## TEXTE À LIRE
'''

A quoi va-t-elle servir ?

"Le but n’est pas de faire justice à la place des juges", résume Valérie Rabault, présidente du groupe Nouvelle gauche, à franceinfo. "L'objectif est d'établir la vérité des faits", "a priori et a posteriori" des évènements, sans "faire une enquête judiciaire", a insisté la députée LREM Yaël Braun-Pivet, corapporteure avec Guillaume Larrivé (LR) de la commission à l'Assemblée. L'avis de la garde des Sceaux, Nicole Belloubet, a été sollicité pour fixer le champ des investigations, comme le prévoit une ordonnance de 1958.

Quand on fait une commission d’enquête à l’Assemblée nationale, c’est pour identifier si oui ou non il y a eu des dysfonctionnements dans nos institutions.

Valérie Rabault, présidente du groupe Nouvelle gauche

à franceinfo

Pour Jean-Christophe Lagarde, membre permanent de la commission des lois, "le but est de savoir tout ce qui s’est passé le 1er mai avec Benalla et pourquoi il n'a pas été écarté de l'Elysée après le tabassage des manifestants". "Nous allons fonctionner comme une enquête policière classique, en entendant toutes les parties prenantes de l'affaire", précise le député à franceinfo. "Nous devons être éclairés, nous ne pouvons pas rester dans le brouillard, il est indispensable de savoir ce qui est arrivé le 1er mai", explique David Habib, député socialiste et membre de la commission d'enquête au Figaro

Mais les membres de la commission vont devoir être efficaces car ils ne disposent que d'un mois pour produire leur rapport : "Moi, ça me paraît trop court", lâche Jean-Christophe Lagarde. Et de préciser : "Ca ne veut pas dire qu’on ne peut pas avoir les principales auditions d’ici mi-août, mais couvrir l'ensemble des événements du 1er mai me semble compliqué"

Comme pour ses précédentes enquêtes sur Lactalis et la sûreté des infrastructures nucléaires, la commission des lois rendra un rapport qui jouira, sans doute, d'une forte visibilité médiatique. Ses conclusions ne seront, toutefois, pas contraignantes, comme le rappelle Le Monde, qui expliaue : "Les commissions d’enquête sont souvent bien trop encadrées par le pouvoir en place pour pouvoir réellement aboutir à quelque chose de tangible." En cas de découverte de faits délictueux, elle pourra tout de même transmettre les informations recueillies au ministère de la Justice ou saisir directement le parquet.

Qui va être auditionné ?

'''

## DONNÉES FOURNIES
'''

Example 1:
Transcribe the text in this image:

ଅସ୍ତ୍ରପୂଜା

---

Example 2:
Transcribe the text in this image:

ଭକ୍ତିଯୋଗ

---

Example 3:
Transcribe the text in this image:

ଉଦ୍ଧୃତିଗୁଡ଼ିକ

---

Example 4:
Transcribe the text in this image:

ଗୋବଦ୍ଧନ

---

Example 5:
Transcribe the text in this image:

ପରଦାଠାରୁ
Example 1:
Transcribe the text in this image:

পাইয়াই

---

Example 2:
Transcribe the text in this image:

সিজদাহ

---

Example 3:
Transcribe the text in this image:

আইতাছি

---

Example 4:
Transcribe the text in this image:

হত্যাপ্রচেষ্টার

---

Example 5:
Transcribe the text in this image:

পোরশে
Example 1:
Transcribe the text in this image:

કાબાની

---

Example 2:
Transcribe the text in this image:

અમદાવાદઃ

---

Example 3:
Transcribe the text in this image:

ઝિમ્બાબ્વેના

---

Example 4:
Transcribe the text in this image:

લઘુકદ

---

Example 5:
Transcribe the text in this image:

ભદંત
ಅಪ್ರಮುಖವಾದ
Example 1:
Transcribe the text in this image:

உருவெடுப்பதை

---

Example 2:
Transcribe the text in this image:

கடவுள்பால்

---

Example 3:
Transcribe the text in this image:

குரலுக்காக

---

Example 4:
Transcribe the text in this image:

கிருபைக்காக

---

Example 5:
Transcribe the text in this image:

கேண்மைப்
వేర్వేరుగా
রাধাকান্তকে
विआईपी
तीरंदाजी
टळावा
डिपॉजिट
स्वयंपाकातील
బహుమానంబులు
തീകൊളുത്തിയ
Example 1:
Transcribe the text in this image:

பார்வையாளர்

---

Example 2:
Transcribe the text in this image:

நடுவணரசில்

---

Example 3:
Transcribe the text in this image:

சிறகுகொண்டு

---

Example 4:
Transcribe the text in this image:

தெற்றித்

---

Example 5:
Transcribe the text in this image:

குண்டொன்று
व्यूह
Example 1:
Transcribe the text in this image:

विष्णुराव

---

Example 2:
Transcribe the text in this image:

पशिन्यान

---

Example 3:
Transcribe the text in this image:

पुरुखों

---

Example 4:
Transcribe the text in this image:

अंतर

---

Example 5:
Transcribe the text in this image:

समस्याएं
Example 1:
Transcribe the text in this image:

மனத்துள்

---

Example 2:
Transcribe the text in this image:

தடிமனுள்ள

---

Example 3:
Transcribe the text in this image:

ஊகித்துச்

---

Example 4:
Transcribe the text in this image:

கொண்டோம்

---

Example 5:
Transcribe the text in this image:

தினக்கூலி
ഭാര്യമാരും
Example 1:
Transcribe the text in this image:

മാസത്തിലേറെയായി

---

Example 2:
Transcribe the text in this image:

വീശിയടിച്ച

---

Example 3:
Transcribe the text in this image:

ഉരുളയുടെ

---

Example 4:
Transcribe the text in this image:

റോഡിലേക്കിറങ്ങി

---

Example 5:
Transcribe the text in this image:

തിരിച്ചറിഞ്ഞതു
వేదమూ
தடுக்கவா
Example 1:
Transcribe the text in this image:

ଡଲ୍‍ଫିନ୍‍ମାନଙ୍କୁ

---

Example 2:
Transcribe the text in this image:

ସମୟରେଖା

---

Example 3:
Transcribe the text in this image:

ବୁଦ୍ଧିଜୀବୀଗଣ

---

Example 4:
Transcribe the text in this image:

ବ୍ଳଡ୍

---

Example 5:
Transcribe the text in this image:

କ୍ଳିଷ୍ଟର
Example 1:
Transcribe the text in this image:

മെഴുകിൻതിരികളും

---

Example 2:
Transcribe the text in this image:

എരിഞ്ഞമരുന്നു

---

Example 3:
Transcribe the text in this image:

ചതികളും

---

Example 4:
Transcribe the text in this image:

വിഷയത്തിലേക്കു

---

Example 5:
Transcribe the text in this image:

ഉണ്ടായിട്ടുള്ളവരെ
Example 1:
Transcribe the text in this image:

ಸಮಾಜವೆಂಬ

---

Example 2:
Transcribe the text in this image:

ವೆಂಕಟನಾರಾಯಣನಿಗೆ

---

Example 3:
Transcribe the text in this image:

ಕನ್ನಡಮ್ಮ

'''

## EXERCICE COURT
Poursuivez le texte sur la commission d'enquête de l'affaire Benalla à partir de l'endroit où il s'interrompt. Les enregistrements n'ont aucun lien avec le texte sur la commission d'enquête de l'affaire Benalla.

## EXERCICE CORRIGÉ
La commission des lois dispose d'importants pouvoirs et peut convoquer toute personne qu'elle estime liée à l'enquête. Les personnes sollicitées doivent se rendre à leur convocation, si besoin contraintes par huissier ou par la force publique. Elles sont entendues sous serment, et doivent respecter le secret professionnel. Les sanctions prévues en cas de faux témoignage ou de subornation de témoin sont applicables. Fait exceptionnel, un pneumologue, Michel Aubier, a été condamné début juin à six mois de prison avec sursis et 50 000 euros d'amende pour avoir menti, en 2015, sur ses liens avec Total, devant une commission d'enquête du Sénat consacrée à la pollution de l'air.

Le fait de parler sous serment est une contrainte forte : il n’y a pas d’autres procédures comme celle-ci, hors procédure judiciaire.

Jean-Christophe Lagarde

à franceinfo

Sur l'agenda de la commission figure pour l'instant le ministre de l'Intérieur, Gérard Collomb, auditionné ce lundi, quelques heures avant le préfet de police, Michel Delpuech. Mais d'autres personnalités sont attendues : chaque groupe parlementaire a fourni la liste des personnes qu'ils souhaitent voir auditionnées. "Tout le monde veut entendre Alexandre Benalla et Vincent Crase, affirme Jean-Christophe Lagarde, mais la majorité s'oppose à certaines auditions."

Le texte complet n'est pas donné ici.